Your goal >>
No pictures go into the output, which should consist only of the lines from the first line of the data through the line with "<p>바로 아래엔 선생님이", copied exactly.

Saved data entries:

========

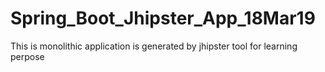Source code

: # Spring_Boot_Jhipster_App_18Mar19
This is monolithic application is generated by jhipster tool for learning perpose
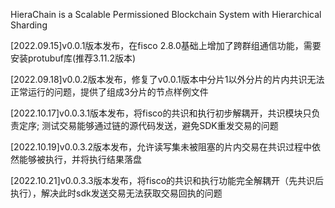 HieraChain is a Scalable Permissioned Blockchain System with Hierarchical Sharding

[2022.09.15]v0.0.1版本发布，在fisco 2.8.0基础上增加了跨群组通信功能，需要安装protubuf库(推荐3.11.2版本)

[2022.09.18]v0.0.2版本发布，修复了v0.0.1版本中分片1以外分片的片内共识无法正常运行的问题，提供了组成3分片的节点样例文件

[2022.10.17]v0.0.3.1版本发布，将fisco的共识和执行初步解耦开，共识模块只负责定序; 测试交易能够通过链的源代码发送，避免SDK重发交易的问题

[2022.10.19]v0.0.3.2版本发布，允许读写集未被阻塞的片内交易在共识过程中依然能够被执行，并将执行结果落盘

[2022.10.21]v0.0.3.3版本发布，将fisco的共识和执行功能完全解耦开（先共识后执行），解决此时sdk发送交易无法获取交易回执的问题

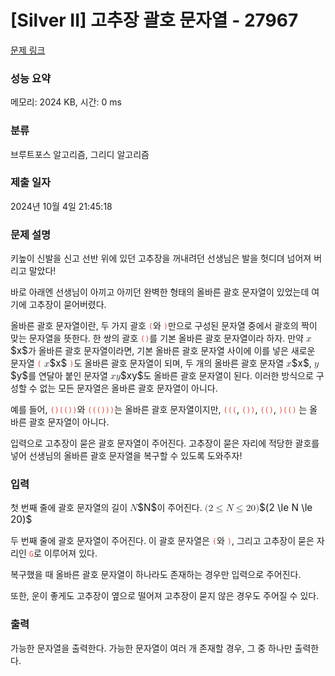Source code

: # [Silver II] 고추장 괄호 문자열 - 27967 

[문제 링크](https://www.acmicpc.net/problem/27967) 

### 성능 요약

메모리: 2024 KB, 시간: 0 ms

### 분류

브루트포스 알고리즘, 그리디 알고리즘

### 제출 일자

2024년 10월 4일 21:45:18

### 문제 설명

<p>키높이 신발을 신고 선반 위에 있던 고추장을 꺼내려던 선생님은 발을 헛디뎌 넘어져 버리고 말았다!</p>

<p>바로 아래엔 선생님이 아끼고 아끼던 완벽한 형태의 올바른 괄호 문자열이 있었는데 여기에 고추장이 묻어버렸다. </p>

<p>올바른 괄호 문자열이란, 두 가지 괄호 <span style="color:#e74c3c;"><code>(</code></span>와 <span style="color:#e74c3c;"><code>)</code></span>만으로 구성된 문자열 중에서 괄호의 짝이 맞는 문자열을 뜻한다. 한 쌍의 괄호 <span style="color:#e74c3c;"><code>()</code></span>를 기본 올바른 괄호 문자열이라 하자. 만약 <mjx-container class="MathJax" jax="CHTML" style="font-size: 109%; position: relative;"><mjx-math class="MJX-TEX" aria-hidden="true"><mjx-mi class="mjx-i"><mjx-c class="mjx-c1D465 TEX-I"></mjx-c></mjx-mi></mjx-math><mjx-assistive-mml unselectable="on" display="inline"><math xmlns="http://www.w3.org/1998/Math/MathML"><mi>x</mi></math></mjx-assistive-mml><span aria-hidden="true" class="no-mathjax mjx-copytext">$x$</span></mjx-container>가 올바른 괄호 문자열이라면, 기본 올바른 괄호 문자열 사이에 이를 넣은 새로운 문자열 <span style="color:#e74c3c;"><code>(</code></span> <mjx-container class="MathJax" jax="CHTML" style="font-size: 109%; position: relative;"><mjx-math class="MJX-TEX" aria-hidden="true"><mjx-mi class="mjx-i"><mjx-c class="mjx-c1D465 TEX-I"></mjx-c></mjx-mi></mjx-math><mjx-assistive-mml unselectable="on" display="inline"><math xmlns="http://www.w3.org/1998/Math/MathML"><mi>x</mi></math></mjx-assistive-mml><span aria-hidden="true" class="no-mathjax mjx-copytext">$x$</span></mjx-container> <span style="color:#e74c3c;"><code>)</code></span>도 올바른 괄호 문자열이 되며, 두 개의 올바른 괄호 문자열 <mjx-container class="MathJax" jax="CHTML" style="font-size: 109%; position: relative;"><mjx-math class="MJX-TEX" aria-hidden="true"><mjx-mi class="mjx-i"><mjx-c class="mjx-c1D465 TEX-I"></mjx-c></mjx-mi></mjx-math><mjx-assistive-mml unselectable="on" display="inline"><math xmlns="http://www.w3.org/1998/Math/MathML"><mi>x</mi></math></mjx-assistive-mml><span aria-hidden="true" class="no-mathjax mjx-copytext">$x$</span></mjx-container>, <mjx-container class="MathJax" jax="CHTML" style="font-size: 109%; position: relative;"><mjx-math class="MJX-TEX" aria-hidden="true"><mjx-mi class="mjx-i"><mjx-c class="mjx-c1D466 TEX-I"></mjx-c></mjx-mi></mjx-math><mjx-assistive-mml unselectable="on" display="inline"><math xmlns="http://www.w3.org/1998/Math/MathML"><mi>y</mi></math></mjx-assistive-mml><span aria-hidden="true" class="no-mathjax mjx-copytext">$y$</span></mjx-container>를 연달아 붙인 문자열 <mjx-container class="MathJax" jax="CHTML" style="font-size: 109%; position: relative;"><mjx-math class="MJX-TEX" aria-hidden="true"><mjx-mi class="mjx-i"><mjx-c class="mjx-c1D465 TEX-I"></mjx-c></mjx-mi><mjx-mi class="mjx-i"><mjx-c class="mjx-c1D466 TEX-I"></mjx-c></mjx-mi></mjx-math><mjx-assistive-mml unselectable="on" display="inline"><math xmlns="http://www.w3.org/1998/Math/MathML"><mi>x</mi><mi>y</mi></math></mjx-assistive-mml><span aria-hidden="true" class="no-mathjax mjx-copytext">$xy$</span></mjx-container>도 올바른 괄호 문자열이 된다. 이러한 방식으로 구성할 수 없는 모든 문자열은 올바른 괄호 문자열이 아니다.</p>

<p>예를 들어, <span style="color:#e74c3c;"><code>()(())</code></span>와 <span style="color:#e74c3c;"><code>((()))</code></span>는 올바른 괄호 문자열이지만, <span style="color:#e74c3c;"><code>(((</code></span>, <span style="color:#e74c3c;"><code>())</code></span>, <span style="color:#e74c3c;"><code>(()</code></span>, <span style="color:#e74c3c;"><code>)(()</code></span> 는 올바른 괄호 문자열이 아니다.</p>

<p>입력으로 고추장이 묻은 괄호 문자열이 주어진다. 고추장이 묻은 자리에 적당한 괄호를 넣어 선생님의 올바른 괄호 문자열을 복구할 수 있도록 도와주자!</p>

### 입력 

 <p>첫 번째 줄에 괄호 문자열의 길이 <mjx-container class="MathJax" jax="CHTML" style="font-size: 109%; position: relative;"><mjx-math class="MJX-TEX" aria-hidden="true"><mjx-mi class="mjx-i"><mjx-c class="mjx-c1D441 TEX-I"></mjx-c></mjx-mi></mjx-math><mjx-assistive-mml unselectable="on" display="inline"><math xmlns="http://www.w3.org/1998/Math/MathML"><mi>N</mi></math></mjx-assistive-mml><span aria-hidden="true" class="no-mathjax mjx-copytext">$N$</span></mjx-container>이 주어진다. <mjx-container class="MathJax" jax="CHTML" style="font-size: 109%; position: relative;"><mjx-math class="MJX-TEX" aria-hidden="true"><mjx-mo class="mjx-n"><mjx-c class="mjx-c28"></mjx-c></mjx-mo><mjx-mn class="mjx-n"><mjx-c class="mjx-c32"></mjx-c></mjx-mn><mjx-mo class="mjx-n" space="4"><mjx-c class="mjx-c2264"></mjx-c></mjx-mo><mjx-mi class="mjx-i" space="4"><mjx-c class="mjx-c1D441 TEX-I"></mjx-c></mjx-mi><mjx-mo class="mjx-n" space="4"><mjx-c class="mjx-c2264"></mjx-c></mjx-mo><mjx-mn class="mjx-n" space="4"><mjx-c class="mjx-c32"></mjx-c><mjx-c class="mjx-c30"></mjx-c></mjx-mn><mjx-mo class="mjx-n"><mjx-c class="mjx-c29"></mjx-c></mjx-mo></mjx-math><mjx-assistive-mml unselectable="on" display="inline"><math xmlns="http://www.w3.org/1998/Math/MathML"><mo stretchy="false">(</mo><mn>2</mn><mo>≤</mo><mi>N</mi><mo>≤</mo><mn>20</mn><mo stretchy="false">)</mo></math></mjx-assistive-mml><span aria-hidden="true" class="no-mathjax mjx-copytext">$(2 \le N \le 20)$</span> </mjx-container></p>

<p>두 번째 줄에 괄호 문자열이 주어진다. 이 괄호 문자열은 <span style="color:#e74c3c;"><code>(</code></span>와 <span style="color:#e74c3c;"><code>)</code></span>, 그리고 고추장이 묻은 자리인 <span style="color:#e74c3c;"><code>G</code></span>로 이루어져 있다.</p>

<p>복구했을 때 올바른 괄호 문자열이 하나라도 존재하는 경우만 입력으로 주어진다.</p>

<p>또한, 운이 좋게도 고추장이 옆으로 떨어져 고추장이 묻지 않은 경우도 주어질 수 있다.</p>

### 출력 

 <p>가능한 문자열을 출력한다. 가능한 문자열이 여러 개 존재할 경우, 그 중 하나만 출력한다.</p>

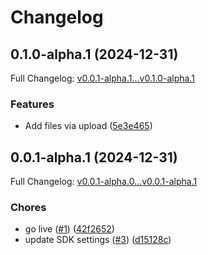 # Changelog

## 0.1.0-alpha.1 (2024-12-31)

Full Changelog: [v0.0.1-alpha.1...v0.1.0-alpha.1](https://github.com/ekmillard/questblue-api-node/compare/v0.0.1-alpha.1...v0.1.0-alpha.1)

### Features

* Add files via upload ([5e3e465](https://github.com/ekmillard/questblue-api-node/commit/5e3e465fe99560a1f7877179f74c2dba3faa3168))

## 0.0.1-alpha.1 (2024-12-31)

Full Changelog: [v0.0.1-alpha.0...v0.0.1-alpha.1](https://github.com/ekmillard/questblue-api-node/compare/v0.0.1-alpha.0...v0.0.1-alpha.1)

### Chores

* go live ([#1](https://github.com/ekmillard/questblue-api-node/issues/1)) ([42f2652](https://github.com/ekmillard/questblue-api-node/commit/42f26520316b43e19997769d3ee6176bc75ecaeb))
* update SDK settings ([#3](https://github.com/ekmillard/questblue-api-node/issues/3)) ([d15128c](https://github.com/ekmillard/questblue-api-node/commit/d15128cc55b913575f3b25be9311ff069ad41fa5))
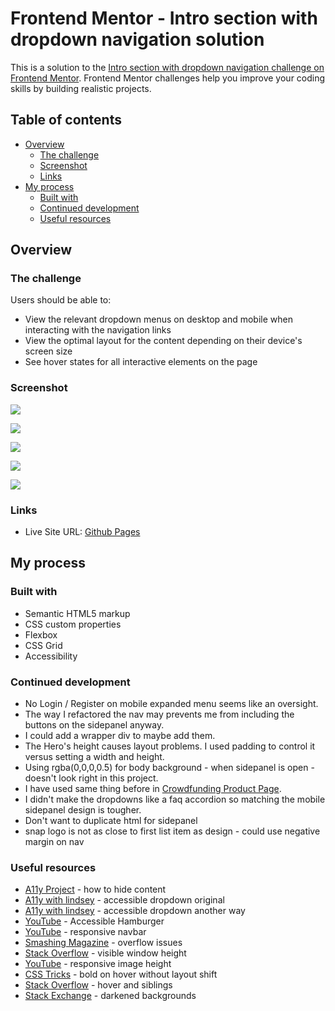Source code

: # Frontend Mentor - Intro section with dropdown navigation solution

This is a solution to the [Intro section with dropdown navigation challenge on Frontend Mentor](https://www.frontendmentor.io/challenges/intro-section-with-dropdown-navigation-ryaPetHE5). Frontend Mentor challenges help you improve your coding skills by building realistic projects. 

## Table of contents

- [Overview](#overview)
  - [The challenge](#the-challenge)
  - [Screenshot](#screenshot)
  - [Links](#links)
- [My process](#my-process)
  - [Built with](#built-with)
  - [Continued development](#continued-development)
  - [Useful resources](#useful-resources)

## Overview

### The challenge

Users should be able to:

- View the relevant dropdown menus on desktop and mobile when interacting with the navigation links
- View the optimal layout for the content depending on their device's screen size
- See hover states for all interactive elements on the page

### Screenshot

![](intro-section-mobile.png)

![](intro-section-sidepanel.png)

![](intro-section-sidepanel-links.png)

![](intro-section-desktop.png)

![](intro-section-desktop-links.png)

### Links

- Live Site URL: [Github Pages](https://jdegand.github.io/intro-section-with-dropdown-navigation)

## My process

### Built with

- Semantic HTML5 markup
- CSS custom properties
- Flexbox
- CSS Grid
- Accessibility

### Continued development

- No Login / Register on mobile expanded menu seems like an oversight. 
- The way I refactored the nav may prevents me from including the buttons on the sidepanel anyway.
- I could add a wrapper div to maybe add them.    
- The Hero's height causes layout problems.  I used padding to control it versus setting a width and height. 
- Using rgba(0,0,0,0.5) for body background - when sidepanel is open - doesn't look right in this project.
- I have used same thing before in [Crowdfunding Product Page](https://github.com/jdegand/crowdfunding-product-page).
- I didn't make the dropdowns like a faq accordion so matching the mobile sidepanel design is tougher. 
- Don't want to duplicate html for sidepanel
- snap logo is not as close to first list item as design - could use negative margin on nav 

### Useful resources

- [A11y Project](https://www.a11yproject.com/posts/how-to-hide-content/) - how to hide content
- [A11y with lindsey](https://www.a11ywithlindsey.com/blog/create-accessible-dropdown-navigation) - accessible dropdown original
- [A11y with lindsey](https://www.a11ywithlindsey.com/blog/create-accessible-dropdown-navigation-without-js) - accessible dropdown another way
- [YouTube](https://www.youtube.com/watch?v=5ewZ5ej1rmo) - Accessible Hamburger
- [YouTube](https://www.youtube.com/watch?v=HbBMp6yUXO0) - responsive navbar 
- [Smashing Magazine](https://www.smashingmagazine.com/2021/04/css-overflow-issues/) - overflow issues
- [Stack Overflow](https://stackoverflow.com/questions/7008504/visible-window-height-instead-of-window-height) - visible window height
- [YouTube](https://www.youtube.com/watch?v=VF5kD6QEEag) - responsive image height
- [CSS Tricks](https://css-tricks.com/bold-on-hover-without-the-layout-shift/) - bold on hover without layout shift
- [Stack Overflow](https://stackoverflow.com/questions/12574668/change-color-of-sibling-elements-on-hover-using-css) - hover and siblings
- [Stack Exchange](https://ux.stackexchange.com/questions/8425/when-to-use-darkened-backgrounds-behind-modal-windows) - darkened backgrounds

========

Task result >>
Source code

: # Spring_Boot_Jhipster_App_18Mar19
This is monolithic application is generated by jhipster tool for learning perpose
 HieraChain is a Scalable Permissioned Blockchain System with Hierarchical Sharding

[2022.09.15]v0.0.1版本发布，在fisco 2.8.0基础上增加了跨群组通信功能，需要安装protubuf库(推荐3.11.2版本)

[2022.09.18]v0.0.2版本发布，修复了v0.0.1版本中分片1以外分片的片内共识无法正常运行的问题，提供了组成3分片的节点样例文件

[2022.10.17]v0.0.3.1版本发布，将fisco的共识和执行初步解耦开，共识模块只负责定序; 测试交易能够通过链的源代码发送，避免SDK重发交易的问题

[2022.10.19]v0.0.3.2版本发布，允许读写集未被阻塞的片内交易在共识过程中依然能够被执行，并将执行结果落盘

[2022.10.21]v0.0.3.3版本发布，将fisco的共识和执行功能完全解耦开（先共识后执行），解决此时sdk发送交易无法获取交易回执的问题

Source code

: # [Silver II] 고추장 괄호 문자열 - 27967 

[문제 링크](https://www.acmicpc.net/problem/27967) 

### 성능 요약

메모리: 2024 KB, 시간: 0 ms

### 분류

브루트포스 알고리즘, 그리디 알고리즘

### 제출 일자

2024년 10월 4일 21:45:18

### 문제 설명

<p>키높이 신발을 신고 선반 위에 있던 고추장을 꺼내려던 선생님은 발을 헛디뎌 넘어져 버리고 말았다!</p>

<p>바로 아래엔 선생님이 아끼고 아끼던 완벽한 형태의 올바른 괄호 문자열이 있었는데 여기에 고추장이 묻어버렸다. </p>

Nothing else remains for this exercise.